START EXTRACTED INFORMATION

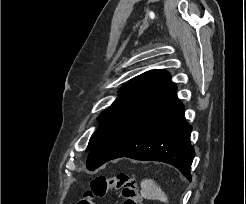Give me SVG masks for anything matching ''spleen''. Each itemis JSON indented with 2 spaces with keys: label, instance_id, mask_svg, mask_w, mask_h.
<instances>
[{
  "label": "spleen",
  "instance_id": "3e777b00",
  "mask_svg": "<svg viewBox=\"0 0 246 204\" xmlns=\"http://www.w3.org/2000/svg\"><path fill=\"white\" fill-rule=\"evenodd\" d=\"M141 195L148 200H159L167 203L168 197L161 187L152 179H143L141 181Z\"/></svg>",
  "mask_w": 246,
  "mask_h": 204
}]
</instances>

END EXTRACTED INFORMATION

Copy the data above line for line without changing any wording, and leave out the pictures.

### EXERCISE OUTPUT:
Give me SVG masks for anything matching ''spleen''. Each itemis JSON indented with 2 spaces with keys: label, instance_id, mask_svg, mask_w, mask_h.
<instances>
[{
  "label": "spleen",
  "instance_id": "3e777b00",
  "mask_svg": "<svg viewBox=\"0 0 246 204\" xmlns=\"http://www.w3.org/2000/svg\"><path fill=\"white\" fill-rule=\"evenodd\" d=\"M141 195L148 200H159L167 203L168 197L161 187L152 179H143L141 181Z\"/></svg>",
  "mask_w": 246,
  "mask_h": 204
}]
</instances>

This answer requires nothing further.